### Page text
CAMBRIDGE, Mass. – Straus Hall’s oak-paneled common room in Harvard Yard used to be empty on Thursday nights, but no more. It began filling up as nine male, first-year Harvard students arrived to discuss their homework: the New Testament’s Book of Acts.

Nick Nowalk discusses major themes in Acts during a Bible study with first-year students. From left: Mike Sun of Philadelphia, Pa.; James Yoon of Marietta, Ga.; Nick Stanford of Lima, Ohio; Nowalk; and Nathan Nakatsuka of Honolulu, Hawaii.

The students got no academic credit for being present, but most came prepared nonetheless. At the very least, they hoped the course will help them discuss their Christian faith intelligently on this campus where religion can be a hot and sometimes controversial topic.
 
“I want to talk about religion in daily conversation, but I’ve never really studied the Bible before,” said James Yoon, a South Korean immigrant who grew up in Marietta, Ga. “I should have a basic knowledge of the Bible.”
 

Ivy League evangelism classes

The semester-long course, taught by two seminary-trained evangelicals, marked the fruit of a growing initiative to strengthen Christianity in the Ivy League. Last fall, the six-year-old Christian Union began expanding its courses beyond Princeton University, where 185 undergraduates study the Bible in structured settings with trained instructors. The Union now offers three courses for first-year Harvard students – two for men, one for women. Yale could have similar courses taught on its campus as soon as 2010.
 
The initiative, which has doubled its staff from 10 to 20 since 2007 and costs $2.5 million per year to operate, aims to “influence the influencers.” Graduates of the Ivy League’s eight colleges hold about half of the top positions in industries from government to finance to media, according to Christian Union President Matthew Bennett. Yet with only about 7 percent of Ivy students involved in ministries of any kind, these schools rank among the nation’s lowest in terms of Christian activity on campus.
 
“We have a disproportionate secularization of our country because so many of those in influential positions are secular in their outlook,” Bennett says. “We want to see that a large number of these people know God, know Christian values and seek to live them out on campus here and then as they graduate.”
 
The Christian Union hopes to raise ministry participation levels on all Ivy campuses to 20 percent by 2020. To get there, the organization aims to plug what its leaders see as a critical weak spot among these colleges’ many campus ministries. The criticism: Students may get fellowship, worship and service opportunities through existing ministries, but they don’t get much of the rigorous Biblical education they need in order to claim a Christian faith in an intellectual, skeptical environment.
 
Accomplishing the organization’s goals will mean overcoming several hurdles. Among the challenges: acquiring a house in each of the campus communities to serve as a hub of operations. The Christian Union has three – at Princeton, Brown and Cornell – but acquiring real estate in New York City, where Columbia is located, or here near pricey Harvard Square presents an uphill task.
 
Cultural hurdles can flare up as well. The Union tried for three years to become a recognized organization at Princeton, Bennett says, but administrators stalled until the Foundation for Individual Rights in Education, an advocacy group, intervened on its behalf.
 
“If we’re not willing to call in these [advocates] and to bring media attention to something,” Bennett says, “universities will get away with as much as they can in terms of suppressing Christian activity.”

### Things to do
1) Which Ivy League universities does the Harvard Bible study article mention by name?
2) Pick up the Harvard Bible study article after its final sentence and carry it forward.

### Available data

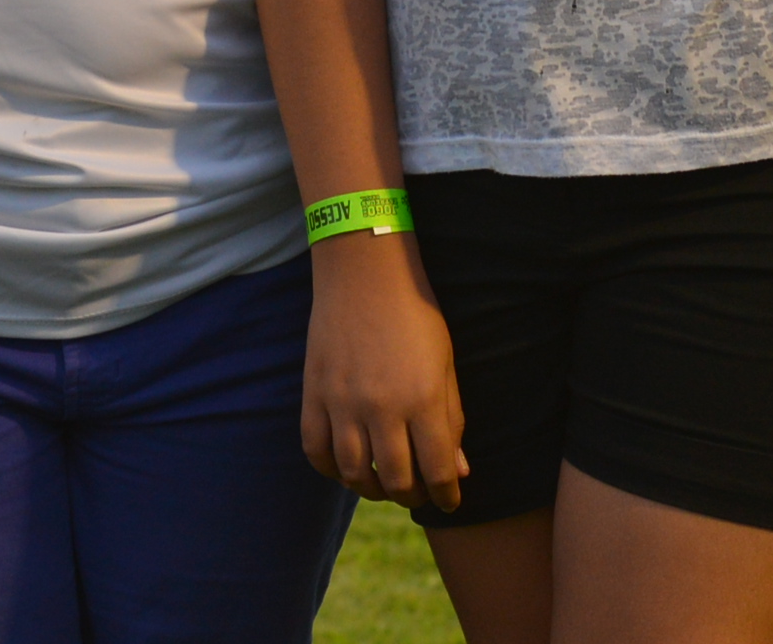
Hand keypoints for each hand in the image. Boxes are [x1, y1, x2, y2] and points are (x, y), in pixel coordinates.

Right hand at [301, 238, 468, 512]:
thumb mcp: (445, 364)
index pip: (438, 471)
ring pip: (354, 474)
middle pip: (396, 481)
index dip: (447, 495)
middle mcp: (381, 406)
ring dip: (372, 489)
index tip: (449, 501)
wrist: (364, 272)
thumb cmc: (415, 315)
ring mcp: (342, 402)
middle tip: (418, 492)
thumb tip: (459, 472)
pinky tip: (348, 466)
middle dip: (412, 496)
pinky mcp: (313, 393)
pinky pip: (316, 451)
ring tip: (384, 483)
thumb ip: (451, 419)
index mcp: (422, 398)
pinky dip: (332, 469)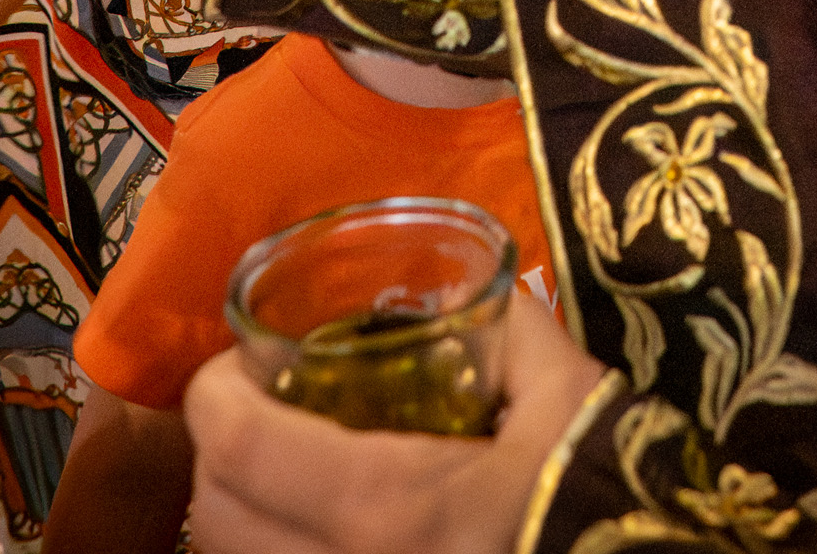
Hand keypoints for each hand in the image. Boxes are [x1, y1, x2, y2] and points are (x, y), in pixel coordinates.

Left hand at [183, 294, 608, 553]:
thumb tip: (467, 290)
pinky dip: (278, 546)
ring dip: (243, 509)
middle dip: (219, 452)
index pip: (239, 449)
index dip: (213, 396)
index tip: (234, 364)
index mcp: (388, 507)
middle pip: (214, 516)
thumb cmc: (603, 494)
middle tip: (258, 408)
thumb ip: (509, 327)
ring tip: (287, 467)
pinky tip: (320, 521)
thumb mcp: (567, 397)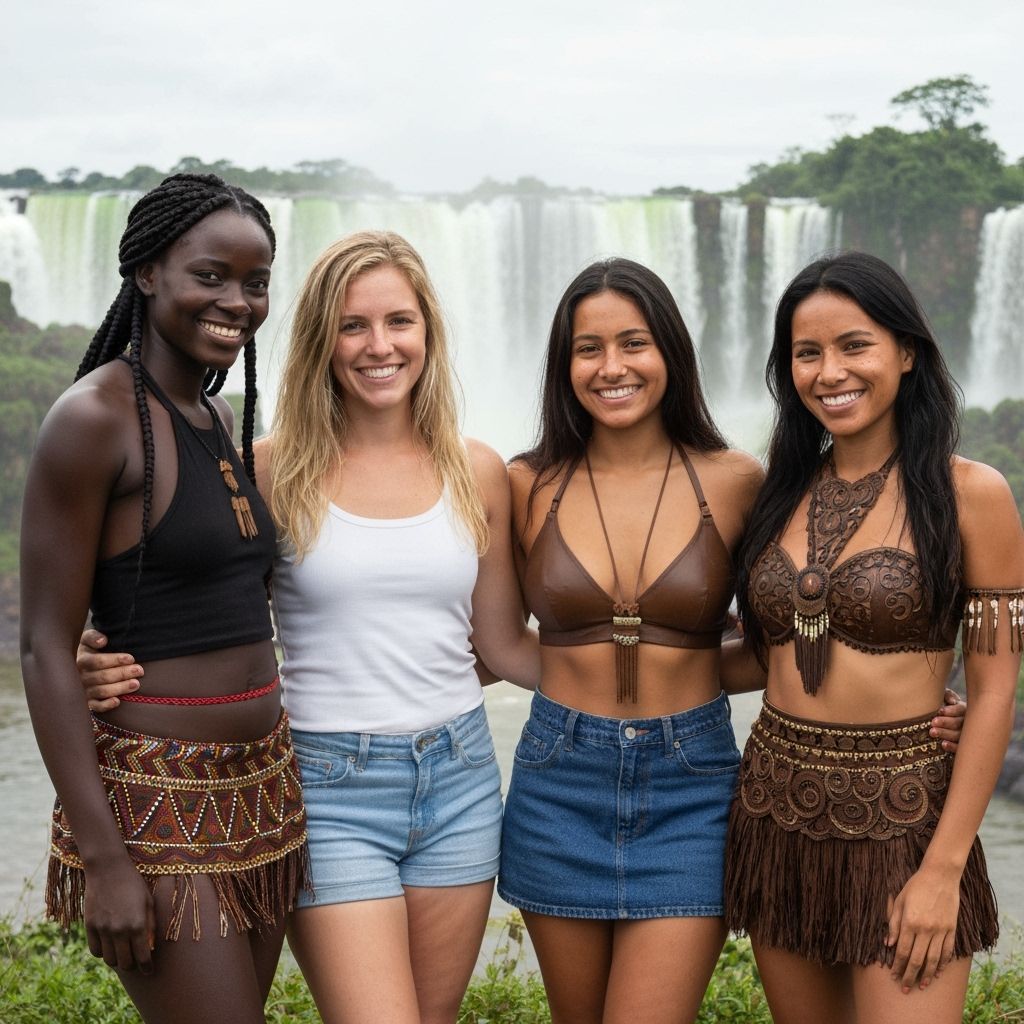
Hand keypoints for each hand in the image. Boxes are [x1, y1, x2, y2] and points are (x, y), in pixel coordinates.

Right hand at [78, 628, 142, 710]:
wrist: (80, 665)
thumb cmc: (90, 650)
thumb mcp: (87, 639)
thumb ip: (93, 636)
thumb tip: (103, 640)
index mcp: (82, 660)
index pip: (97, 661)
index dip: (115, 660)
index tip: (131, 658)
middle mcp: (81, 677)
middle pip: (102, 677)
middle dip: (123, 673)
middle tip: (139, 670)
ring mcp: (84, 690)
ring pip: (101, 691)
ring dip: (119, 688)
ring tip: (136, 684)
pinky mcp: (88, 702)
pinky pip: (95, 707)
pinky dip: (105, 705)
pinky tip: (117, 701)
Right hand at [84, 859, 155, 972]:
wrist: (108, 870)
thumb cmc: (133, 883)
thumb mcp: (148, 901)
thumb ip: (150, 925)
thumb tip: (150, 946)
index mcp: (137, 924)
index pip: (142, 956)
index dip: (147, 967)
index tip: (149, 971)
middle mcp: (119, 930)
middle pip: (125, 963)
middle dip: (132, 965)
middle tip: (135, 961)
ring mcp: (103, 930)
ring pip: (109, 959)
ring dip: (117, 959)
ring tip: (122, 952)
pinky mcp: (89, 927)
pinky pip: (95, 951)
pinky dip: (102, 952)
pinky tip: (109, 945)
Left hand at [885, 865, 959, 992]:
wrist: (940, 876)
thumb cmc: (915, 886)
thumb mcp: (899, 901)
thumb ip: (893, 923)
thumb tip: (888, 944)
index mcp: (909, 922)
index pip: (902, 951)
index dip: (897, 966)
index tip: (894, 975)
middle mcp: (925, 929)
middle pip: (916, 960)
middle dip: (909, 976)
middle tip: (905, 988)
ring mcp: (940, 931)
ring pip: (933, 960)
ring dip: (926, 975)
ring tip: (921, 985)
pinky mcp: (951, 930)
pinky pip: (947, 951)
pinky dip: (942, 964)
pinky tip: (937, 972)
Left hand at [929, 688, 965, 752]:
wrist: (945, 724)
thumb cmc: (942, 707)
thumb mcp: (944, 698)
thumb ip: (947, 695)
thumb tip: (952, 701)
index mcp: (964, 709)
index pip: (960, 709)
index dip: (951, 710)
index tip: (939, 711)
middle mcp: (967, 722)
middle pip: (958, 722)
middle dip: (945, 722)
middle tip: (933, 722)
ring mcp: (967, 735)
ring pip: (959, 735)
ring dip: (946, 734)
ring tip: (932, 732)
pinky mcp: (963, 746)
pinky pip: (960, 747)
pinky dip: (952, 746)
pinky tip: (943, 744)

### Answer list
1) Harvard, Princeton, Yale, Brown, Cornell, Columbia

2)
A few successes

Despite challenges, the Union is claiming some successes. A Christian Union-sponsored debate at Princeton between theologian Dinesh D’Souza and ethicist Peter Singer recently drew 800 students to fill the school’s largest venue. In Providence, where the Union has a building but no staff, the organization helps fund Campus Crusade for Christ (CCC) outreach efforts, such as a mission trip last year to New Orleans. The Union-owned Adoniram Judson House building at Brown, named after a 19th century missionary to Burma, provides lodging, meeting space and guest accommodations for CCC.  
 
In the long term, organizers hope the Union’s academically oriented ministries – which include readings from scholars as well as Biblical material – will spark curiosity among non-believers. 
 
But in these early days at Harvard, the initiative is still building its foundation. Organizers are reaching out to students who already have strong Christian backgrounds and might crave a way to help their faith keep pace with their intellectual development.
 
To avoid competing with other campus ministries for students, Christian Union ministry fellows Don Weiss and Nick Nowalk began the 2008-09 academic year by contacting only incoming first-year students. 
 

Backgrounds, motives differ

 
On this night, the gathering represents a range of Christian backgrounds. The group includes a Nigerian Pentecostal, Catholics from Ohio and New Jersey, and a Chinese-American who had grown up among Christian Chinese immigrants in Philadelphia. Five are Asian, three are black, and one is white. Their motives for being there vary as much as their backgrounds.
 
“This is a way to stay involved, to stay close to Christian fellowship, because you do tend to drift when you try to do it alone,” said Mike Sun of Philadelphia. “And these guys [Weiss and Nowalk] know what they’re talking about. That’s a great source of confidence for being able to discuss religion in an intelligent way.”
 
“I find myself having lots of questions” about what Christians believe, says Glyvolner Gabriel, a Catholic from Newark, N.J. “I want to be more knowledgeable, not to be following [Christianity] blindly.”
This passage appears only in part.